Die voorkeur voor het talige is een constante in het werk van deze auteur. Zo keren in deze roman ook het woord ‘meisjeswagens’ en de zin ‘widde da gij de hekke overkom’ meermalen terug in het hoofd van Simon, zonder dat precies duidelijk wordt wat ermee bedoeld wordt. Het leven van de jonge arts komt in een stroomversnelling als hij via Godefroy wordt uitgenodigd op het kasteel van de Duitse keizer in Doorn. De reden daarvoor lijkt de fascinatie van Simon te zijn voor astrologie waarin ook Wilhelm II is geïnteresseerd. Godefroy is bezig met de genezing van de keizer van woedeaanvallen en wanen die te verklaren zijn uit zijn pijnlijke geboorte, die een lamme linkerarm tot gevolg heeft gehad, en zijn keiharde jeugd waarin men probeerde toch iets van de jongen te maken.

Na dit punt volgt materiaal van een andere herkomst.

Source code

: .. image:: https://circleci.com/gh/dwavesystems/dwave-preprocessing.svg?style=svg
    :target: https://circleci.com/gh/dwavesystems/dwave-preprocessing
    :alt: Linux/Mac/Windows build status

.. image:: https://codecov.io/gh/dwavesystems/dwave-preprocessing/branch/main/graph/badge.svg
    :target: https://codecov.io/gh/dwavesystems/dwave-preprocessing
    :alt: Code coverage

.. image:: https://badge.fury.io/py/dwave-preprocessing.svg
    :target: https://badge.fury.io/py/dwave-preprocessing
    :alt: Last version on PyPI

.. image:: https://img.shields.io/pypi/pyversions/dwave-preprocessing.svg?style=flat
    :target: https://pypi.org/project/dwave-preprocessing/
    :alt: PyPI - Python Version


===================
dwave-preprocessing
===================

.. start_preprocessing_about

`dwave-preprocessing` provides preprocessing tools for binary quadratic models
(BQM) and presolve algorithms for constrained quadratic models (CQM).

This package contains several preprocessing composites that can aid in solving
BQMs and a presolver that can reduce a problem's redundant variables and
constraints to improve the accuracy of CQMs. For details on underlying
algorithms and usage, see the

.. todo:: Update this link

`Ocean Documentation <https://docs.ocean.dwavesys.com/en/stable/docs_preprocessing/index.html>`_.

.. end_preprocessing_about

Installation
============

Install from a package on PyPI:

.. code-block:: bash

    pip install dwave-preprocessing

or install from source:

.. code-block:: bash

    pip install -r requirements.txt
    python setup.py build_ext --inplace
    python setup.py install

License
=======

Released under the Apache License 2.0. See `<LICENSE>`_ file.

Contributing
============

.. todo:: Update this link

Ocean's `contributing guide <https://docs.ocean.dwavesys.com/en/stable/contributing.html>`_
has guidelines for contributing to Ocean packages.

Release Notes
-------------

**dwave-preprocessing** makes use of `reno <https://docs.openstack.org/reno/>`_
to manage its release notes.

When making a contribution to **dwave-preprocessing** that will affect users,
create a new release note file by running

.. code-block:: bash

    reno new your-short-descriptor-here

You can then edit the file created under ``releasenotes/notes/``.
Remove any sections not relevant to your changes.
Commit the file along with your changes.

Simon kan als assistent enkele dagen proeven van het absurde hofleven, dat een parodie lijkt te zijn op de oorspronkelijke keizerlijke entourage in Pruisen. Aangezien de keizer geen enkele staatszaak van belang meer vervult, slijt hij zijn dagen met het doorzagen van boomstammen. Simon mag zelfs een keer assisteren bij wijze van gunst. Daarnaast wordt er een verjaardagsfeest voor de tweede vrouw van de keizer gevierd en wordt Simon hopeloos verliefd op het dienstmeisje Marielotte.

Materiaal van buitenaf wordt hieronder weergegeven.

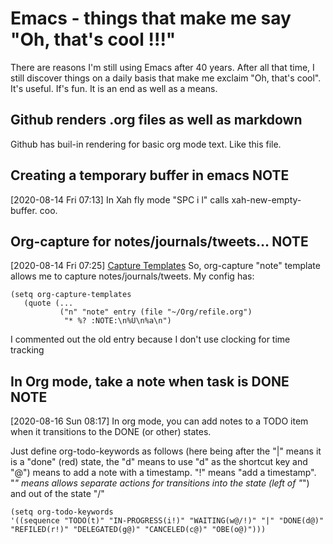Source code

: * Emacs - things that make me say "Oh, that's cool !!!"
  There are reasons I'm still using Emacs after 40 years.   After all
  that time, I still discover things on a daily basis that make me
  exclaim "Oh, that's cool".  It's useful.  If's fun.  It is an end as
  well as a means.
** Github renders .org files as well as markdown
   Github has buil-in rendering for basic org mode text.  Like this file.
** Creating a temporary buffer in emacs                                :NOTE:
   [2020-08-14 Fri 07:13]
   In Xah fly mode "SPC i l" calls xah-new-empty-buffer.  coo.
** Org-capture for notes/journals/tweets...                            :NOTE:
 [2020-08-14 Fri 07:25]
 [[file:~/.emacs.d/george.org::*Capture Templates][Capture Templates]]
 So, org-capture "note" template allows me to capture
 notes/journals/tweets. My config has:

 #+begin_example
   (setq org-capture-templates
      (quote (...
              ("n" "note" entry (file "~/Org/refile.org")
               "* %? :NOTE:\n%U\n%a\n")
 #+end_example
 I commented out the old entry because I don't use clocking for time tracking
** In Org mode, take a note when task is DONE                          :NOTE:
   [2020-08-16 Sun 08:17]
   In org mode, you can add notes to a TODO item when it transitions to
   the DONE (or other) states.

   Just define org-todo-keywords as follows (here being after the "|"
   means it is a "done" (red) state, the "d" means to use "d" as the
   shortcut key and "@") means to add a note with a timestamp.  "!"
   means "add a timestamp".  "/" means allows separate actions for
   transitions into the state (left of "/") and out of the state "/"

   #+begin_example
  (setq org-todo-keywords
  '((sequence "TODO(t)" "IN-PROGRESS(i!)" "WAITING(w@/!)" "|" "DONE(d@)" "REFILED(r!)" "DELEGATED(g@)" "CANCELED(c@)" "OBE(o@)")))
   #+end_example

Dit alles laat ’t Hart binnen enkele dagen gebeuren. Simon wordt in de nabijheid van de keizer en zijn geliefde een kluchtige figuur die voortdurend bezig is met dat wat hij moet zeggen en eigenlijk had moeten zeggen. Als lezer ben je continu bevreesd dat hij iets verkeerds gaat doen. Hij lijkt wel een beetje op de hoofdpersonen uit de romans van Thomas Rosenboom. In die zin is De keizer en de astroloog vernieuwend te noemen binnen het oeuvre van ‘t Hart: de personages, met al hun gekkigheden, zijn ondergeschikt aan het verhaalverloop. Meer dan ooit voel je mededogen met deze mensen. Daarom is deze roman een aanrader voor het echt grote publiek.

Coen Peppelenbos

Kees ’t Hart – De keizer en de astroloog. Querido, Amsterdam. 310 blz. €18,95.

Eerder gepubliceerd in de Leeuwarder Courant, 24 oktober 2008.

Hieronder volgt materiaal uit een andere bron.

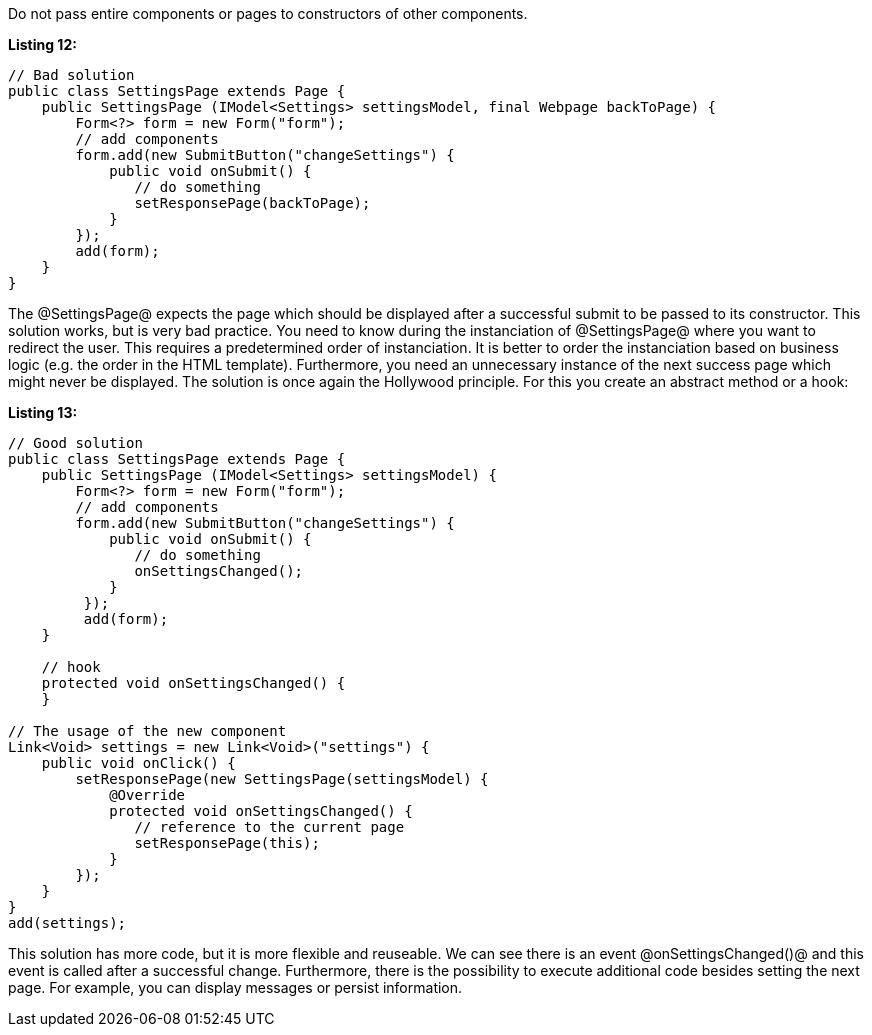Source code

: 

Do not pass entire components or pages to constructors of other components.

*Listing 12:*

[source, java]
----
// Bad solution
public class SettingsPage extends Page {
    public SettingsPage (IModel<Settings> settingsModel, final Webpage backToPage) {
        Form<?> form = new Form("form");
        // add components
        form.add(new SubmitButton("changeSettings") {
            public void onSubmit() {
               // do something
               setResponsePage(backToPage);
            }
        });
        add(form);
    }
}
----

The @SettingsPage@ expects the page which should be displayed after a successful submit to be passed to its constructor. This solution works, but is very bad practice. You need to know during the instanciation of @SettingsPage@ where you want to redirect the user. This requires a predetermined order of instanciation. It is better to order the instanciation based on business logic (e.g. the order in the HTML template). Furthermore, you need an unnecessary instance of the next success page which might never be displayed. The solution is once again the Hollywood principle. For this you create an abstract method or a hook:

*Listing 13:*

[source, java]
----
// Good solution
public class SettingsPage extends Page {
    public SettingsPage (IModel<Settings> settingsModel) {
        Form<?> form = new Form("form");
        // add components
        form.add(new SubmitButton("changeSettings") {
            public void onSubmit() {
               // do something
               onSettingsChanged();
            }
         });
         add(form);
    }

    // hook
    protected void onSettingsChanged() {
    }

// The usage of the new component
Link<Void> settings = new Link<Void>("settings") {
    public void onClick() {
        setResponsePage(new SettingsPage(settingsModel) {
            @Override
            protected void onSettingsChanged() {
               // reference to the current page
               setResponsePage(this);
            }
        });
    }
}
add(settings);
----

This solution has more code, but it is more flexible and reuseable. We can see there is an event @onSettingsChanged()@ and this event is called after a successful change. Furthermore, there is the possibility to execute additional code besides setting the next page. For example, you can display messages or persist information.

P.S. Kreeg voor deze recensie op mijn donder van mijn toenmalige eindredacteur, want ik had op moeten schrijven dat Kees ’t Hart met die Simon, Simon Vestdijk bedoelde. Maar als ik die lijn had gekozen (zoals in de meeste andere recensies die verschenen) had gevolgd, dan was dit weer zo’n recensie geworden waarin de recensent zijn eruditie kon etaleren (kijk eens welke verwijzingen ik allemaal heb gevonden), terwijl ’t Hart met dit boek juist had kunnen doorstoten naar een groot publiek vanwege het historische thema. ’t Hart wordt volgens mij te vaak in de hoek gezet van moeilijke schrijvers, of erger nog van writer’s writers, terwijl hij juist in zijn laatste romans erg toegankelijk schrijft. Een goede lezer kan overigens aan de aanwijzingen in de recensie al zien dat de hoofdpersoon Simon Vestdijk betreft, de slechte lezer weet het nu zeker.